Anti-Trump Advocacy Group Paid Millions To Executive Director’s Firm

It was recently reported that an advocacy group opposed to former President Donald Trump paid millions of dollars over three years to a firm operated by the organization’s executive director.

The anti-Trump organization Defending Democracy Together (DDT), founded to tackle the supposed “nativist and authoritarian impulses” in the GOP, has reportedly paid more than $10.6 million to the communications firm Longwell Partners since 2020 for services ranging from management to research.

The executive director of DDT, Sarah Longwell, is the president and CEO of Longwell Partners. She owned approximately 35% of the organization as of 2022. DDT entrusted its management responsibilities to Longwell’s firm from 2020-2023, according to Just the News.

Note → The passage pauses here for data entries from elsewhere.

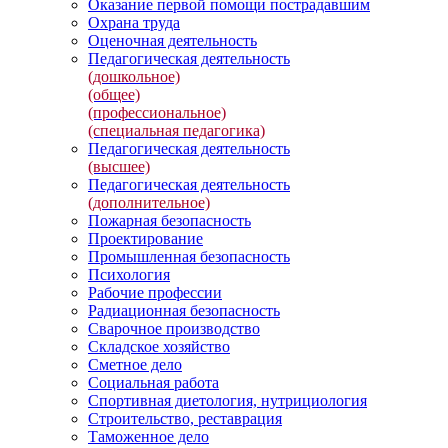
Оказание первой помощи пострадавшим
Охрана труда
Оценочная деятельность
Педагогическая деятельность
(дошкольное)
(общее)
(профессиональное)
(специальная педагогика)
Педагогическая деятельность
(высшее)
Педагогическая деятельность
(дополнительное)
Пожарная безопасность
Проектирование
Промышленная безопасность
Психология
Рабочие профессии
Радиационная безопасность
Сварочное производство
Складское хозяйство
Сметное дело
Социальная работа
Спортивная диетология, нутрициология
Строительство, реставрация
Таможенное дело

Just the News reported that Longwell Partners provided other services to DLT including research, advertising, media relations, program management, accounting and financial management, alongside other things.

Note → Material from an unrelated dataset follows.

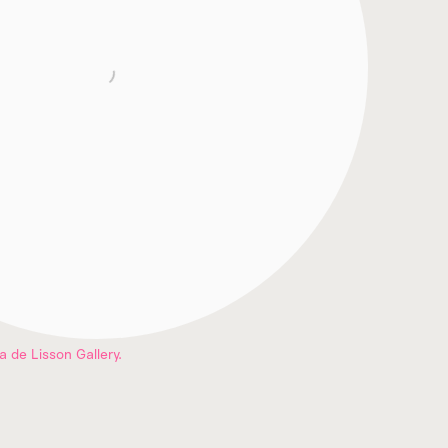
 de Lisson Gallery.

Over 10% of DDT’s revenue was comprised of payments to Longwell’s firm in 2020, equaling about $5 million, according to tax documents. In 2021, close to 20% of DDT’s revenue, about $2.6 million, was sent to Longwell Partners, with such a figure increasing to nearly $3 million the following year.

An investigative researcher for Capital Research Center told the Daily Caller that the association between DDT and Longwell’s firm is concerning.

“The generous fees paid by Defending Democracy Together to a for-profit firm owned by Longwell are definitely cause for concern,” the researcher, Parker Thayer, told the outlet.
“The use of an in-house for-profit management firm by PACs and nonprofits is mostly an expeditious way to handle complex inter-organization management fees for groups that collaborate and have overlapping staff,” Thayer said.

“But it is also a very convenient way for groups to avoid disclosing payments to personnel and firms that would otherwise need to be reported individually,” he added.

While speaking to the Daily Caller, nonprofit ethics expert Doug White said that the arrangement between organizations that Longwell manages and her communications firm is cause for ethical concerns.

“She benefits as part owner of the for-profit that is paid by the nonprofit and super PAC she runs,” White said. “It’s a conflict of interest.”

White continued by saying that the payments “might be legal, but she should be forthright and transparent about the conflict, and explain, without being asked, why another communications firm can’t be used.”